ABOUT THIS EXERCISE ▸ Resume the email thread about I/O page fault support for VFIO, writing what comes next after its final question.

I understand what you mean is:
From the perspective of VFIO, first, we need to set FEAT_IOPF, and then regster its
own handler with a flag to indicate FLAT or NESTED and which level is concerned,
thus the VFIO handler can handle the page faults directly according to the carried
level information.
Is there any plan for evolving(implementing) the IOMMU driver to support this? Or
could we help this? :-)
Thanks,
Shenming
>
> Thanks
> Kevin
>
> From: Shenming Lu <[email protected]>
> Sent: Tuesday, February 2, 2021 2:42 PM
>
> On 2021/2/1 15:56, Tian, Kevin wrote:
> >> From: Alex Williamson <[email protected]>
> >> Sent: Saturday, January 30, 2021 6:58 AM
> >>
> >> On Mon, 25 Jan 2021 17:03:58 +0800
> >> Shenming Lu <[email protected]> wrote:
> >>
> >>> Hi,
> >>>
> >>> The static pinning and mapping problem in VFIO and possible solutions
> >>> have been discussed a lot [1, 2]. One of the solutions is to add I/O
> >>> page fault support for VFIO devices. Different from those relatively
> >>> complicated software approaches such as presenting a vIOMMU that
> >> provides
> >>> the DMA buffer information (might include para-virtualized
> optimizations),
> >>> IOPF mainly depends on the hardware faulting capability, such as the
> PCIe
> >>> PRI extension or Arm SMMU stall model. What's more, the IOPF support
> in
> >>> the IOMMU driver is being implemented in SVA [3]. So do we consider to
> >>> add IOPF support for VFIO passthrough based on the IOPF part of SVA at
> >>> present?

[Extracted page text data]
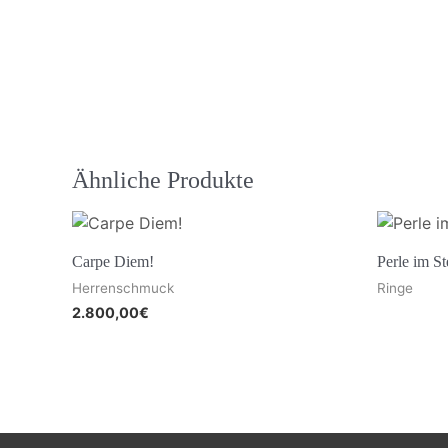
Ähnliche Produkte
Carpe Diem!
Perle im S
Herrenschmuck
Ringe
2.800,00
€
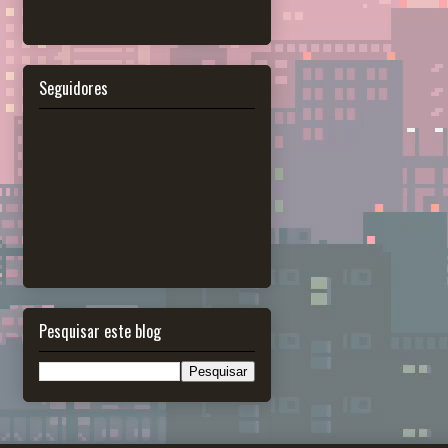
Seguidores
Pesquisar este blog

SOLVED PROBLEM ▸
> >>>
> >>> We have implemented a basic demo only for one stage of translation
> (GPA
> >>> -> HPA in virtualization, note that it can be configured at either stage),
> >>> and tested on Hisilicon Kunpeng920 board. The nested mode is more
> >> complicated
> >>> since VFIO only handles the second stage page faults (same as the non-
> >> nested
> >>> case), while the first stage page faults need to be further delivered to
> >>> the guest, which is being implemented in [4] on ARM. My thought on this
> >>> is to report the page faults to VFIO regardless of the occured stage (try
> >>> to carry the stage information), and handle respectively according to the
> >>> configured mode in VFIO. Or the IOMMU driver might evolve to support
> >> more...
> >>>
> >>> Might TODO:
> >>> - Optimize the faulting path, and measure the performance (it might still
> >>> be a big issue).
> >>> - Add support for PRI.
> >>> - Add a MMU notifier to avoid pinning.
> >>> - Add support for the nested mode.
> >>> ...
> >>>
> >>> Any comments and suggestions are very welcome. :-)
> >>
> >> I expect performance to be pretty bad here, the lookup involved per
> >> fault is excessive. There are cases where a user is not going to be
> >> willing to have a slow ramp up of performance for their devices as they
> >> fault in pages, so we might need to considering making this
> >> configurable through the vfio interface. Our page mapping also only
> >
> > There is another factor to be considered. The presence of IOMMU_
> > DEV_FEAT_IOPF just indicates the device capability of triggering I/O
> > page fault through the IOMMU, but not exactly means that the device
> > can tolerate I/O page fault for arbitrary DMA requests.
>
> Yes, so I add a iopf_enabled field in VFIO to indicate the whole path faulting
> capability and set it to true after registering a VFIO page fault handler.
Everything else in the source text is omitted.